Non è sempre andata così, giusto?
«Infatti, gli stranieri sono abituato bel canto, bella melodia, voci pulite. Così all’inizio erano tutti un po’ straniti: è italiano, ma cosa vuole fare, l’americano?».

Lei però è finito a cantare a Woodstock e Wembley.

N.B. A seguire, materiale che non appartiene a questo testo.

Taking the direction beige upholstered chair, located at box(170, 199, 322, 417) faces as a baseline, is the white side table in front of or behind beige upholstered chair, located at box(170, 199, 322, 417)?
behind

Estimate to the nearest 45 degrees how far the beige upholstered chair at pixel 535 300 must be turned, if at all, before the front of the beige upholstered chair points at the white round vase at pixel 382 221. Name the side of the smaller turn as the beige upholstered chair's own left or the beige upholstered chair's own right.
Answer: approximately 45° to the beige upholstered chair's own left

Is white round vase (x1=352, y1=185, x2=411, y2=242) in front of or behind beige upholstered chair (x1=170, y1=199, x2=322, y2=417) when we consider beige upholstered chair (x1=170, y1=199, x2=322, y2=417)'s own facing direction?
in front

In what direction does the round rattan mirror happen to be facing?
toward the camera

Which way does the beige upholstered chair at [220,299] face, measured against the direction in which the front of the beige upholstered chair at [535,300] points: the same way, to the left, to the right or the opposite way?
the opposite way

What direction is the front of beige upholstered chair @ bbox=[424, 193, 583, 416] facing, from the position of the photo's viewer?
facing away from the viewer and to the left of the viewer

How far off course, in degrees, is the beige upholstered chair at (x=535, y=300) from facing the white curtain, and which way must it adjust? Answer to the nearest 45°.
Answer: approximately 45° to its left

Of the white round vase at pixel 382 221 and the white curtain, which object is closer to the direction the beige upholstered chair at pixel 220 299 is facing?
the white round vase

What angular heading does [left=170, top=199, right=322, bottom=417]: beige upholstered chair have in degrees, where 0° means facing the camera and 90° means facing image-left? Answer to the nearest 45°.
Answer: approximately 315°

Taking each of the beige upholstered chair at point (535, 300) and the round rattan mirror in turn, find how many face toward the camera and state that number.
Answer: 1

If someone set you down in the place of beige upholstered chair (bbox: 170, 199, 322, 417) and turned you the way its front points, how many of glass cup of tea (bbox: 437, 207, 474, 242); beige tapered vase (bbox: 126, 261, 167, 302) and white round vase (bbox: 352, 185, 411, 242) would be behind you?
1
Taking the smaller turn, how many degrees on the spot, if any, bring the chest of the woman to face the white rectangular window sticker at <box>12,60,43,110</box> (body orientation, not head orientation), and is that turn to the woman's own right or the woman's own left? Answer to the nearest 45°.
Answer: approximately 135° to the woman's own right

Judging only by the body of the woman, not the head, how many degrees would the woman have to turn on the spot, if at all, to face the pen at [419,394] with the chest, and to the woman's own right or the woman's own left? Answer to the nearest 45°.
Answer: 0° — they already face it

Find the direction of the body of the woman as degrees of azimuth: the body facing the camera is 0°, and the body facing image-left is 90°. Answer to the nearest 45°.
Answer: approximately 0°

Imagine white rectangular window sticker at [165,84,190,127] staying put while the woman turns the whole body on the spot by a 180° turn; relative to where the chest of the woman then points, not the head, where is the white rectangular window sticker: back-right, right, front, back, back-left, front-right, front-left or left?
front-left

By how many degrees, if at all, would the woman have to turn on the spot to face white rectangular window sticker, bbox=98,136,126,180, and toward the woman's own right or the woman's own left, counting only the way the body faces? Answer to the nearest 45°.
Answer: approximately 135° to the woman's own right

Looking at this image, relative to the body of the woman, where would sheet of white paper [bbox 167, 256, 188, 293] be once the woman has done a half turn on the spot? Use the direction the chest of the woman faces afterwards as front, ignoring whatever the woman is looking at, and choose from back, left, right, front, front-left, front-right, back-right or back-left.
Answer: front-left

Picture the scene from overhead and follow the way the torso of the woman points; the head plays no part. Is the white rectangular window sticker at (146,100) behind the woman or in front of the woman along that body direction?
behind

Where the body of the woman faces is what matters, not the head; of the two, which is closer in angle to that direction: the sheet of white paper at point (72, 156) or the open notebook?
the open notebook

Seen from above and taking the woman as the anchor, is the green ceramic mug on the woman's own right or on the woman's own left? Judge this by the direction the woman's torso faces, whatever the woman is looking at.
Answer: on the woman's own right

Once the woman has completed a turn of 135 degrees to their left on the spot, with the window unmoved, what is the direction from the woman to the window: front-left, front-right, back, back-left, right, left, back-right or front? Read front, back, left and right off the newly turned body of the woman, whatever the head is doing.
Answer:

«Non vorrei essere presuntuoso, ma in 15 anni mi sembra di aver vissuto tre vite. Ne ho fatte di cose, vero? Il tributo a Freddie Mercury, il tour con Eric Clapton, l’incontro con Miles Davis, Sting, Bono e l’ultimo con John Lee Hooker, che non dimenticherò mai».

E come ci è arrivato?
«Per coraggio, credo. Alla fine gli anni ’80, gli impresari si facevano chiamare manager, ma erano solo interessati a prendere i cantanti al Festival di Sanremo e riciclarli nelle feste politiche o di piazza. Io invece pensavo che si poteva andare all’estero, e dare lustro al nostro paese». Si sente un po’ ambasciatore? «No, per carità, al massimo un pioniere che è ancora lì col suo bagaglio di muli e pignatte. Continuo a girare, e mi trattano bene: la settimana scorsa mi hanno invitato in Inghilterra alla trasmissione “This is Your Life”. Mi hanno presentato come “the italian mad hatman”, il cappellaio matto italiano, e c’erano tutti i miei amici rockstar». Poi torna in Italia, e canta De André. «Le mie radici sono quelle che hanno conquistato anche Dori quando mi ha consigliato di fare “Ho visto Nina volare”. Fabrizio ci teneva molto: gli ricordava il periodo della sua infanzia nell’astigiano. Anche io sono attaccato a quell’atmosfera, tant’è che vivo in una fattoria». Come si concilia il moderno alle radici? «Occorre una mente aperta a 360°, come quella di Pavarotti che torna sempre a Modena. Fabrizio diceva che “in ogni blasfemo c’è un giardino fiorito”. Basta conservarlo, e aggiusti la modernità con le radici. Non parlo solo di me, ma di Vasco, De Gregori o Guccini: siamo una cosa sola con la terra». Però in Liguria stanno distruggendo le “creuze”, cementano il selciato per arrivare davanti a casa con l’auto. «Lo so, ed è vergognoso. Mi hanno detto che succede anche alle Cinque Terre. Ecco, questo non è l’esempio di convivenza fra modernità e tradizione. È solo uno scempio.